Democracy Is a Front for Central Bank Rule | WHAT REALLY HAPPENED


Democracy Is a Front for Central Bank Rule

Inflation aside, in fact interest rates declined, as my sometime co-author Dave Kranzler reports. http://investmentresearchdynamics.com/has-the-fed-actually-raised-rate...
Despite this publicized “rise” of the Fed funds rate, the 10-year interest rate on Treasuries “has declined 30 basis points this year. Thus for certain borrowers, the Fed has effectively lowered the cost of borrowing.”
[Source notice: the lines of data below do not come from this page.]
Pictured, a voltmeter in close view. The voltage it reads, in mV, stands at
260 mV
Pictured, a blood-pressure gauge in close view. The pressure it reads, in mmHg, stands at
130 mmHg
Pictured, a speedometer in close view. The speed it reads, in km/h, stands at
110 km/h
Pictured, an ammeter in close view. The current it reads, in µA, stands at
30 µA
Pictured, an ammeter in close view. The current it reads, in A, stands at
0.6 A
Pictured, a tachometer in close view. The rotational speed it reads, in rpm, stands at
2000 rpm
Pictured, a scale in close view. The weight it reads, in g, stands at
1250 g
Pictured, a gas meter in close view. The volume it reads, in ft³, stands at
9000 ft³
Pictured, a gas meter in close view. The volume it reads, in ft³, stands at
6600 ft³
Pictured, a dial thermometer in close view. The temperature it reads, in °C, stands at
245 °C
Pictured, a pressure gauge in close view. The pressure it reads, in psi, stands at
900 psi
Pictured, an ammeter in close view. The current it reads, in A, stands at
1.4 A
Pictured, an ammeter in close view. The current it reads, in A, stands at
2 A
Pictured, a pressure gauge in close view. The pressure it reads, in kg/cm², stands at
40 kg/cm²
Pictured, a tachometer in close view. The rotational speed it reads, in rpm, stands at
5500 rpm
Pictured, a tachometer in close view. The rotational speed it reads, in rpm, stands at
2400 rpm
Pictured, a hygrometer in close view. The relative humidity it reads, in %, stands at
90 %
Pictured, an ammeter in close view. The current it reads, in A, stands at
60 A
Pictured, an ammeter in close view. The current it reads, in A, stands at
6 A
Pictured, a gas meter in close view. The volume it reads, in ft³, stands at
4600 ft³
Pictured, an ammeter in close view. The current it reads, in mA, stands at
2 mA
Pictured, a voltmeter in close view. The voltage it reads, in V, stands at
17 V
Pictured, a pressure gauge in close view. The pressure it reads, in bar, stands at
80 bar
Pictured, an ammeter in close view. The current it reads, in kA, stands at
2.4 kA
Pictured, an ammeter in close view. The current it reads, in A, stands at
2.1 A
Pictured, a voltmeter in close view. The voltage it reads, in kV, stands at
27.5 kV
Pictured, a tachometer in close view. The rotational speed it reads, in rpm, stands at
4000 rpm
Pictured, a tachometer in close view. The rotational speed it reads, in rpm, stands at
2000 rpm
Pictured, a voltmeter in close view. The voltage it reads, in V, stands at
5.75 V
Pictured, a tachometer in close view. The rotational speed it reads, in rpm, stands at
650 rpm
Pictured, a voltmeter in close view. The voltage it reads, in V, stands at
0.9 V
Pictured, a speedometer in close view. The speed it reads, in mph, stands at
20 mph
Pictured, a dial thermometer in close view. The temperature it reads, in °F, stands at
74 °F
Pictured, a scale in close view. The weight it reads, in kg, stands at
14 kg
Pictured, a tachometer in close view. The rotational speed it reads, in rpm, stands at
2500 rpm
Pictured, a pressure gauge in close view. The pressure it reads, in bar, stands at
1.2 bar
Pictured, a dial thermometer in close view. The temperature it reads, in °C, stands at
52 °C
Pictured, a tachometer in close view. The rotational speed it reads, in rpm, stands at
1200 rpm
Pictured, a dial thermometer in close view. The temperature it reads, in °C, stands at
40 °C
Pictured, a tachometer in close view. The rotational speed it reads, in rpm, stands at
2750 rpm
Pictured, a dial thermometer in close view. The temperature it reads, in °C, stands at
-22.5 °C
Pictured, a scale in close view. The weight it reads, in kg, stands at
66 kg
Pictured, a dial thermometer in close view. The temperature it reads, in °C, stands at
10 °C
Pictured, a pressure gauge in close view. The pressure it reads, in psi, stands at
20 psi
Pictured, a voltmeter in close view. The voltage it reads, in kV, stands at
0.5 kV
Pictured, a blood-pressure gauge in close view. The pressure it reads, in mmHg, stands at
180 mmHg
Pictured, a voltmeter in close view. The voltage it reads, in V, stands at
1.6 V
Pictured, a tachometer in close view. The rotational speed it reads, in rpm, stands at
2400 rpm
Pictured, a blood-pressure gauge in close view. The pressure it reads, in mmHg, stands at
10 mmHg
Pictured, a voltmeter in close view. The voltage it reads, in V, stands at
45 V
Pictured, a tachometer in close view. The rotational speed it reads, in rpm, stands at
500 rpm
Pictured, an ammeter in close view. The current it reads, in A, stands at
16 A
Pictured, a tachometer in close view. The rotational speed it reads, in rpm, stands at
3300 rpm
Kranzler goes on to point out that

“the spread between the 30-day Treasury Bill and the 10-yr Treasury has declined this year from 193 basis points to 125 basis points – a 68 basis point drop in the cost of funding for borrowers who have access to the highly engineered derivative products that enable these borrowers to take advantage of the shape of the yield curve in order to lower their cost of borrowing.”

Kranzler provides a chart that shows that the spread between the 30-day Treasury bill and the 10-year Treasury bond is narrowing. As the short-term rate rises, the long term rate is falling, and the spread between the long and short rate has declined 68 basis points from almost two percentage points to one and one quarter percentage point.

Clearly, this is not a rise in interest rates.

Clearly also, a rise in the Fed funds rate no longer signals a rise in all interest rates.

Why is the Fed raising short rates when the long rates are falling?

Why do “democratic Western democracies” have central banks that do nothing except protect big banks at the expense of the people?

How long will the insouciant peoples of the West continue to conspire in their own demise?